The hope is that this tool can be a valuable aid in personalized medicine. “While our current research involves mouse models, applying STORM to human atlas data can illuminate crucial developmental trajectories in tissues, highlighting pivotal moments when developmental processes may deviate from the norm,” Chen said. “Such insights could enable clinicians to administer targeted screenings or early interventions, significantly improving health outcomes. In elderly populations, STORM can help map the progression of neurodegenerative diseases like Alzheimer’s and Parkinson’s, potentially identifying critical windows for preventative strategies or therapeutic interventions, ultimately improving patient quality of life.”
The computational demands of STORM are substantial, given its application to vast datasets that integrate spatial information across multiple molecular layers and numerous developmental timepoints. High-performance computing resources provided by the NCSA were indispensable, particularly their advanced GPUs offering 96 GB of GPU memory.
Yale University
Liu and Chen were able to get time on NCSA’s Delta supercomputer through an allocation from the U.S. National Science Foundation ACCESS program.
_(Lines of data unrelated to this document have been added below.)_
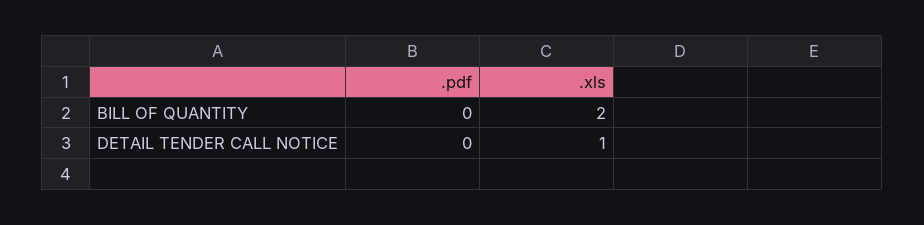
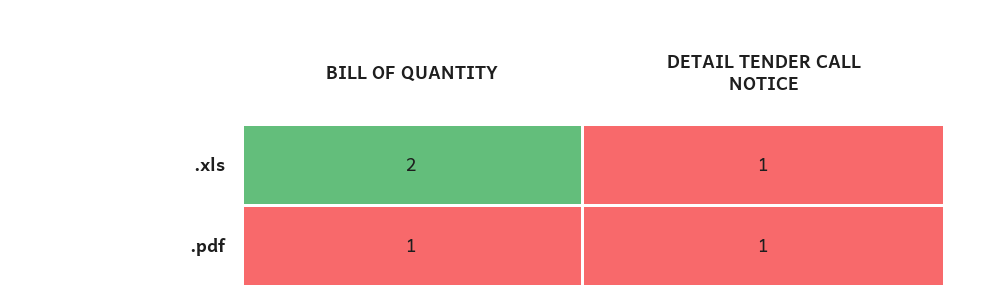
.pdf, BILL OF QUANTITY: 0 -> 1
.pdf, DETAIL TENDER CALL NOTICE: 0 -> 1

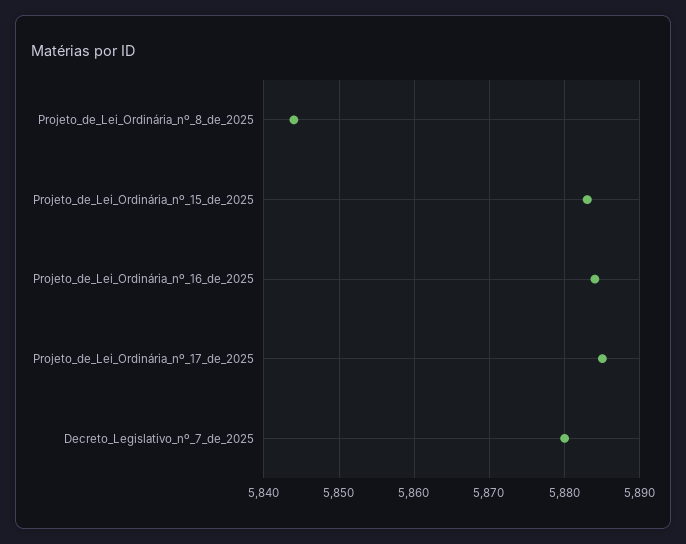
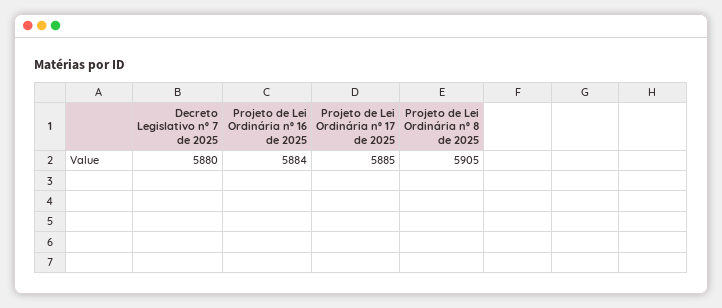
Projeto_de_Lei_Ordinária_nº_8_de_2025: 5844 -> 5905
Projeto_de_Lei_Ordinária_nº_15_de_2025: 5883 -> none

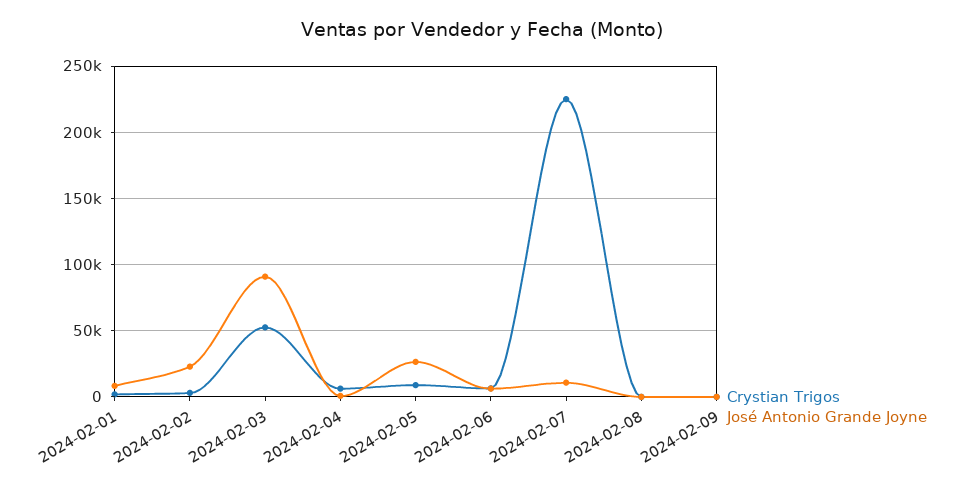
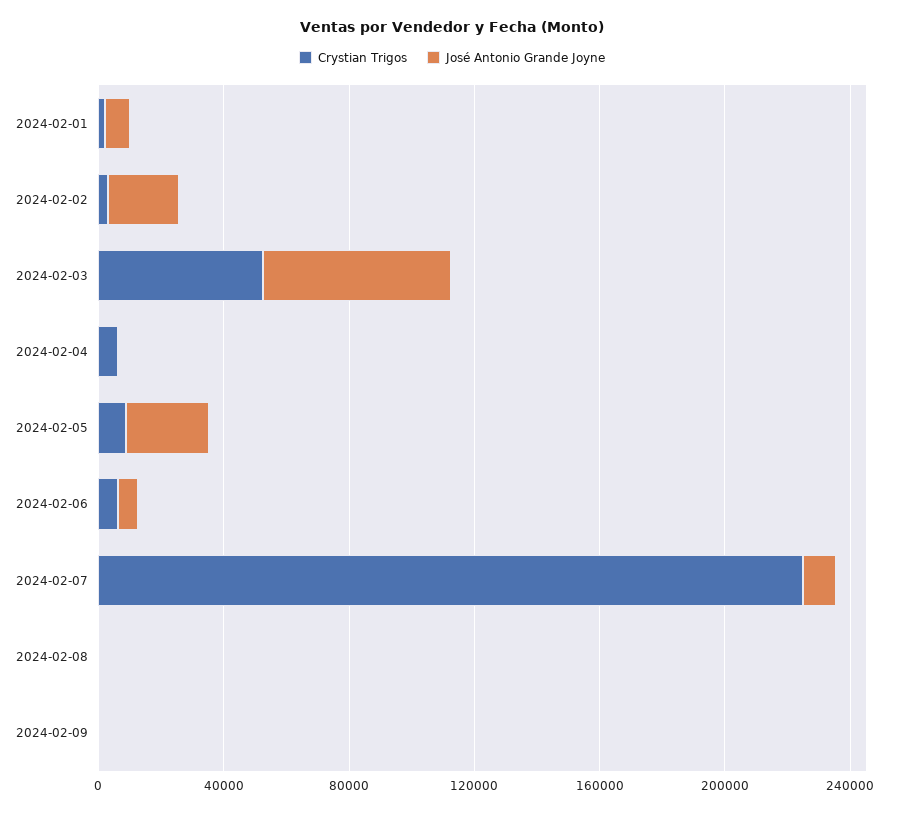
José Antonio Grande Joyne, 2024-02-03: 90000 -> 60000

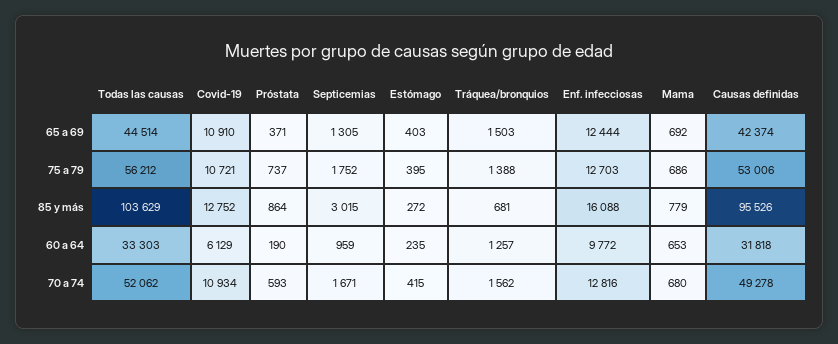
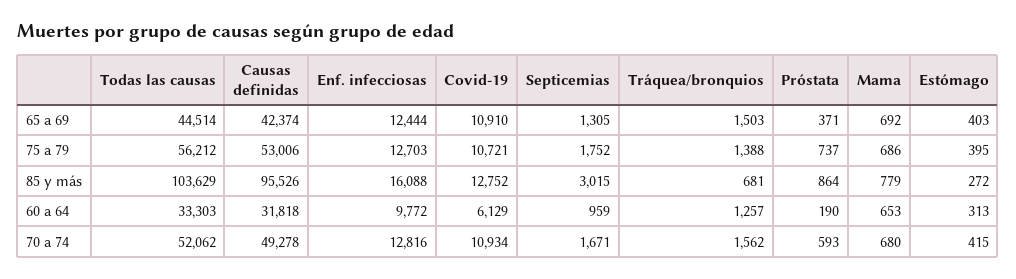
Estómago, 60 a 64: 235 -> 313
ACCESS helped connect these researchers to the computing power needed to turn complex AI theories into real biological discoveries. “Leveraging NCSA’s powerful H100 GPU, we successfully processed extensive datasets encompassing five timepoints and two modalities within just over 24 hours – a task previously infeasible even with other advanced GPUs like the A100,” said Chen. “This tremendous computational acceleration has allowed us to conduct research at a pace previously unattainable, rapidly advancing our understanding of complex biological processes.”
ABOUT DELTA AND DELTAAI
NCSA’s Delta and DeltaAI are part of the national cyberinfrastructure ecosystem through the U.S. National Science FoundationACCESS program. Delta (OAC 2005572) is a powerful computing and data-analysis resource combining next-generation processor architectures and NVIDIA graphics processors with forward-looking user interfaces and file systems. The Delta project partners with the Science Gateways Community Institute to empower broad communities of researchers to easily access Delta and with the University of Illinois Division of Disability Resources & Educational Services and the School of Information Sciences to explore and reduce barriers to access. DeltaAI (OAC 2320345) maximizes the output of artificial intelligence and machine learning (AI/ML) research. Tripling NCSA’s AI-focused computing capacity and greatly expanding the capacity available within ACCESS, DeltaAI enables researchers to address the world’s most challenging problems by accelerating complex AI/ML and high-performance computing applications running terabytes of data. Additional funding for DeltaAI comes from the State of Illinois.